*Exercice proposé 1*
D'après l'extrait sur la pêche, depuis quelle année la communauté pratique-t-elle la pêche à l'oursin ?
*Exercice proposé 2*
Selon l'extrait sur la pêche, comment la nation a-t-elle obtenu ses bateaux ? Répondez en une à trois phrases.
*Exercice proposé 3*
Poursuivez l'extrait sur la pêche à partir de sa dernière phrase.

*Extrait choisi*
^^^^^^^^^^^^^^^^

80 % des revenus de la communauté proviennent de la pêche. On exploite différentes ressources comme la pêche aux crevettes, aux crabes, à l’oursin qui est un nouveau créneau chez nous depuis 2007. Suite à ça, il y a eu un nouveau développement à Rimouski, un agrandissement de l’entrepôt. On a maintenant une petite usine de transformation et de cuisson du crabe et une petite poissonnerie située dans un endroit stratégique à Rimouski. Cela, effectivement, amène des retombées économiques à la nation, autant en argent qu’en financement, et en création d’emploi pour nos membres.
We got the boats because of the Marshall decision on treaty rights in 1999. Anne was chief at the time. She was the one who demanded that we be included in the loan. She asked for four boats, which came with quota. The Nation has been fishing since 2000. We are now the biggest shrimp fishers in Quebec in terms of quota. We fish up to 2,375,000 pounds of shrimp a year. That makes us the biggest fishing outfit in Quebec.

^^^^^^^^^^^^^^^^

Relevés des limites d'éléments
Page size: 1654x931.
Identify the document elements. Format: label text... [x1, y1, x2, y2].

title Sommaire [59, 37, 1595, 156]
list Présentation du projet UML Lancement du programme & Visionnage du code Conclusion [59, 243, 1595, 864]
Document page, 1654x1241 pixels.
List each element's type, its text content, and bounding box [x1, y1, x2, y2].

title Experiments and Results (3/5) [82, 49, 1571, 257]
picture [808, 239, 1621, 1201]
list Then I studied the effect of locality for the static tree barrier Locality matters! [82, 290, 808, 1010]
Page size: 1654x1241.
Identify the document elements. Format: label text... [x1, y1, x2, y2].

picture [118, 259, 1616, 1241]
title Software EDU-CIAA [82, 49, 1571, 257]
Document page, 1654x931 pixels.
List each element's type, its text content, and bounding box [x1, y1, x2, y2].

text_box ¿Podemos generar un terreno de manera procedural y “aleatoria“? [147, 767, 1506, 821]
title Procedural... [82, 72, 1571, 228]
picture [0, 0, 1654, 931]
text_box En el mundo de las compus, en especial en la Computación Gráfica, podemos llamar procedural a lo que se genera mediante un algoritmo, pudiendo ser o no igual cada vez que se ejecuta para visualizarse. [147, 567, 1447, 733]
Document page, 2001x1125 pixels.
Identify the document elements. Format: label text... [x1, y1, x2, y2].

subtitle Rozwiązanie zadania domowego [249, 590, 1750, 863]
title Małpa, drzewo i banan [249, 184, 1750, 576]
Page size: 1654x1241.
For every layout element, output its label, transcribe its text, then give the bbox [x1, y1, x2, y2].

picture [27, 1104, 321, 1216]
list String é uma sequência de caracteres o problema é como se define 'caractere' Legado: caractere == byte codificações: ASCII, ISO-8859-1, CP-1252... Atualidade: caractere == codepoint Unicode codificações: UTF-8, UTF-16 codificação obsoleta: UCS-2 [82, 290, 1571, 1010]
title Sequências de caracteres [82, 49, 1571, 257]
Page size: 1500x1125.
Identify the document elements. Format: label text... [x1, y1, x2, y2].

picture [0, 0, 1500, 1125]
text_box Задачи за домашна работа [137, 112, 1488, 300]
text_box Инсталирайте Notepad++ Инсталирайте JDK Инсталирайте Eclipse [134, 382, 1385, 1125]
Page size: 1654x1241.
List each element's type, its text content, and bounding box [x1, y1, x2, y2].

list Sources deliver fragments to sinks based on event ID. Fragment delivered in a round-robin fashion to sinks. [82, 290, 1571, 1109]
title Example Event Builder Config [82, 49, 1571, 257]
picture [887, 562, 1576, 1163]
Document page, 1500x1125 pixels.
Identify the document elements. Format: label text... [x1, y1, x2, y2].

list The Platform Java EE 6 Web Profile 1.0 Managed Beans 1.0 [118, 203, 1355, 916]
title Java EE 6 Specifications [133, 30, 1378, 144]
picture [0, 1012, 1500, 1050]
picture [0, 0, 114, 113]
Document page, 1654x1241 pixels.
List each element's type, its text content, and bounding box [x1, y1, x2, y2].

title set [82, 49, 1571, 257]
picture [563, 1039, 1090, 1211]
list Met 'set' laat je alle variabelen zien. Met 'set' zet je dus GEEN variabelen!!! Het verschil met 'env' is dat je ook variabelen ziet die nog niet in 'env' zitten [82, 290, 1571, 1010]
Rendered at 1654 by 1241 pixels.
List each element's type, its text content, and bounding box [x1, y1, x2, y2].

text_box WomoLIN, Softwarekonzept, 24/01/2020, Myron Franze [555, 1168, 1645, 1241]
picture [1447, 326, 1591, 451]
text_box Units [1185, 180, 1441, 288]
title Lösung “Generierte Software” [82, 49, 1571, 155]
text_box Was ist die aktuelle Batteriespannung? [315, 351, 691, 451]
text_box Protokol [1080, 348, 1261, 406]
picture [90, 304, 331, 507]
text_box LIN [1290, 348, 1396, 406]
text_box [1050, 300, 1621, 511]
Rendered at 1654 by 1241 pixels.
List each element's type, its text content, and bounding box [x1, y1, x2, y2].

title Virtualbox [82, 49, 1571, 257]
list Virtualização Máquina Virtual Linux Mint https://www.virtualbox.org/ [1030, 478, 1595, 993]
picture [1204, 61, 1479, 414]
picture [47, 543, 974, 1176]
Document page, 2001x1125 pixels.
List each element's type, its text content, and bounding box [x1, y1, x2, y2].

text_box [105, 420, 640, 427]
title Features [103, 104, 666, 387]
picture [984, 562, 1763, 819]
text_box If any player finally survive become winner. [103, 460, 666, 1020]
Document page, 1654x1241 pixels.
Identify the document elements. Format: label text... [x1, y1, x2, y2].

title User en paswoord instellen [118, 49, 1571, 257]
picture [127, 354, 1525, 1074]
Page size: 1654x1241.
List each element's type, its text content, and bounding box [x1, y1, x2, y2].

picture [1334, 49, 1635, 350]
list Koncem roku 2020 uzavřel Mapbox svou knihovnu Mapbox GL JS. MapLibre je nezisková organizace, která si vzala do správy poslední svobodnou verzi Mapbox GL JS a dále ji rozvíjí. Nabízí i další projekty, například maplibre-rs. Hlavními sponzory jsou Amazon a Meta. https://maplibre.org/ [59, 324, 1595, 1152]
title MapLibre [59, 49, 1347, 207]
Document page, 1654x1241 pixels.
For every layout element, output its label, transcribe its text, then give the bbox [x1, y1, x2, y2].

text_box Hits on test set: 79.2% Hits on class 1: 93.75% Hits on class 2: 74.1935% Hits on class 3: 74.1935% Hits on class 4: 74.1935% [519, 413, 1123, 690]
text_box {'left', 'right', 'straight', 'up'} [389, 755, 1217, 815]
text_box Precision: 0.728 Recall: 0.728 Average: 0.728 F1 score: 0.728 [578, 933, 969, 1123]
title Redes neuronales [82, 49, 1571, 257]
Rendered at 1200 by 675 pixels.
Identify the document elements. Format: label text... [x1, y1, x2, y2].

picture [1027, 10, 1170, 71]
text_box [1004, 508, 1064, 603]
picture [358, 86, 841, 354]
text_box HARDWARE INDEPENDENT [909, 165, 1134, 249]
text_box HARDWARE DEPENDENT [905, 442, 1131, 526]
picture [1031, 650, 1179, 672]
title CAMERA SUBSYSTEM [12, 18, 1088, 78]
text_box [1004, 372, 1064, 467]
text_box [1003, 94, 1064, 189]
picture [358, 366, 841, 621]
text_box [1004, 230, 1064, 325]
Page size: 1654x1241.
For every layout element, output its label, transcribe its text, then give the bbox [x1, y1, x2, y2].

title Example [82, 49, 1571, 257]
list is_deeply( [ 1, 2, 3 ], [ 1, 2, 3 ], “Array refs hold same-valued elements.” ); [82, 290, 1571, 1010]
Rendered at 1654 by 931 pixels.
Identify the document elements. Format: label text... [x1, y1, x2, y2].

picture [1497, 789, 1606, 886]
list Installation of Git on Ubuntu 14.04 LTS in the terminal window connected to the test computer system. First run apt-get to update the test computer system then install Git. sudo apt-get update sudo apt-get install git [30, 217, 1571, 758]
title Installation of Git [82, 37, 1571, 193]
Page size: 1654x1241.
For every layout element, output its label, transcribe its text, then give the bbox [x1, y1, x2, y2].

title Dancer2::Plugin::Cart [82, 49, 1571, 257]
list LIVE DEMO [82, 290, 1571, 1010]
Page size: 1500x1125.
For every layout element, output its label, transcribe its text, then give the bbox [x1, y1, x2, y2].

^^^^^^^^^^^^^^^^

*Réponse rédigée 1*
Depuis 2007.

*Réponse rédigée 2*
La nation a obtenu ses bateaux grâce à l'arrêt Marshall de 1999 sur les droits issus de traités. Anne, qui était alors cheffe, a exigé que la nation soit incluse dans le prêt. Elle a demandé quatre bateaux, qui étaient accompagnés de quotas.

*Réponse rédigée 3*
The community earns 80% of its income from fishing. We harvest various resources, such as shrimp, crab, and sea urchin, which is a new resource we’ve been tapping since 2007. We’ve since expanded the warehouse in Rimouski. We now have a small processing and crab cooking plant and a small fish store in a strategic location in Rimouski. This generates economic spinoffs for the Nation, in the form of cash, financing, and jobs for our members.
Je me retrouve grand chef avec peu de moyens et une réserve sans eau donnée par le gouvernement. Je m’étais alors donnée comme ligne de conduite de revenir par l'eau. Je ne savais pas comment, mais je reviendrais par l'eau. Et puis, la Cour suprême du Canada a reconnu un droit de pêche ancestral dans l’histoire de Donald Marshall qui avait pêché de l'anguille pour la survie de sa famille. On a profité de cet arrêt de la Cour suprême du Canada pour s'affirmer et signer deux ententes de plus de 8 millions de dollars : le projet d'un bateau semi-hauturier avec un quota de 100 tonnes de crabes des neiges et 250 tonnes de crevettes.
I found myself a Grand Chief with limited means and a reserve with no water, courtesy of the government. So I decided that I would return to the water. I didn’t know how, but I would return to the water. And then the Supreme Court of Canada recognized ancestral fishing rights in the case of Donald Marshall, who had fished eel to support his family. We used the Supreme Court ruling to assert our rights and sign two agreements worth over $8 million: a project to operate a semi-offshore boat with a quota of 100 tons of snow crab and 250 tons of shrimp.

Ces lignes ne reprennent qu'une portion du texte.